┌──

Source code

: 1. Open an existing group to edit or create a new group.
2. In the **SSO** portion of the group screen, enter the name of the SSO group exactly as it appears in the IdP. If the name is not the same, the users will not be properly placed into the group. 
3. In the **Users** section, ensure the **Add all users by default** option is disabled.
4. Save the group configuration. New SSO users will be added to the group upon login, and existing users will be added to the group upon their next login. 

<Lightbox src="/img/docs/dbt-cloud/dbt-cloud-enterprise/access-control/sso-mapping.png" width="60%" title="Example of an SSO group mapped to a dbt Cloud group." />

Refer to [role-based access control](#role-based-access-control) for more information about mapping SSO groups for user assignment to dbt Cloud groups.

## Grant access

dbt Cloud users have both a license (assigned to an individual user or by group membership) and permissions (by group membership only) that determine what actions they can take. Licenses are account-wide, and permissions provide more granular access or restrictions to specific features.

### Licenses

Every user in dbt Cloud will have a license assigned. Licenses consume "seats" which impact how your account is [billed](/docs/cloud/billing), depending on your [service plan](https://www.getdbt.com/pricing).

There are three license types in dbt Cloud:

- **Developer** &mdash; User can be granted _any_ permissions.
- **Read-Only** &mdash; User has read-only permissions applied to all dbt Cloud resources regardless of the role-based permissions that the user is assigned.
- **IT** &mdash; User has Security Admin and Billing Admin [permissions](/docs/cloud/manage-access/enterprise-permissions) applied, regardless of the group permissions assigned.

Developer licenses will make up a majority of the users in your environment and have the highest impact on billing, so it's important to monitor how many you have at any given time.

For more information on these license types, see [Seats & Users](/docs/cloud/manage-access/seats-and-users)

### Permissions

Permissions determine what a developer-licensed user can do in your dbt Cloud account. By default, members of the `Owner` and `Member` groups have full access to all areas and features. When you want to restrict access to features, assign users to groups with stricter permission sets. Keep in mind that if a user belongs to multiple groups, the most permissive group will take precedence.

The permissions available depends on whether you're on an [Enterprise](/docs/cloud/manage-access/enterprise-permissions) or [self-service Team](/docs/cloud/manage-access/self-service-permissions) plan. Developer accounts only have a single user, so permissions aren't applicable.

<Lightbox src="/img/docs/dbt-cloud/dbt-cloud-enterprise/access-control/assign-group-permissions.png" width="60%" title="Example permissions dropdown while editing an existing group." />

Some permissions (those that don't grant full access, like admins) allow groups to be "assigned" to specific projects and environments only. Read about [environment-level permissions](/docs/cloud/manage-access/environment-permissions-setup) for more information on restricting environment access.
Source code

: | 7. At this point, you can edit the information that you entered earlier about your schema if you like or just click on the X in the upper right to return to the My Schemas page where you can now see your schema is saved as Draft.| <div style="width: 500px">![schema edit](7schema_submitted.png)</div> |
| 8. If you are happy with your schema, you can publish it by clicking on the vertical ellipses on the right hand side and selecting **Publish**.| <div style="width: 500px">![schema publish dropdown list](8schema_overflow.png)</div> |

└──

**Written task:** Set down, exactly as they appear above, all lines from the one that has "4. Save the" down to the one that has "an SSO group", including those two and no others.

**Result for this task:**
4. Save the group configuration. New SSO users will be added to the group upon login, and existing users will be added to the group upon their next login. 

<Lightbox src="/img/docs/dbt-cloud/dbt-cloud-enterprise/access-control/sso-mapping.png" width="60%" title="Example of an SSO group mapped to a dbt Cloud group." />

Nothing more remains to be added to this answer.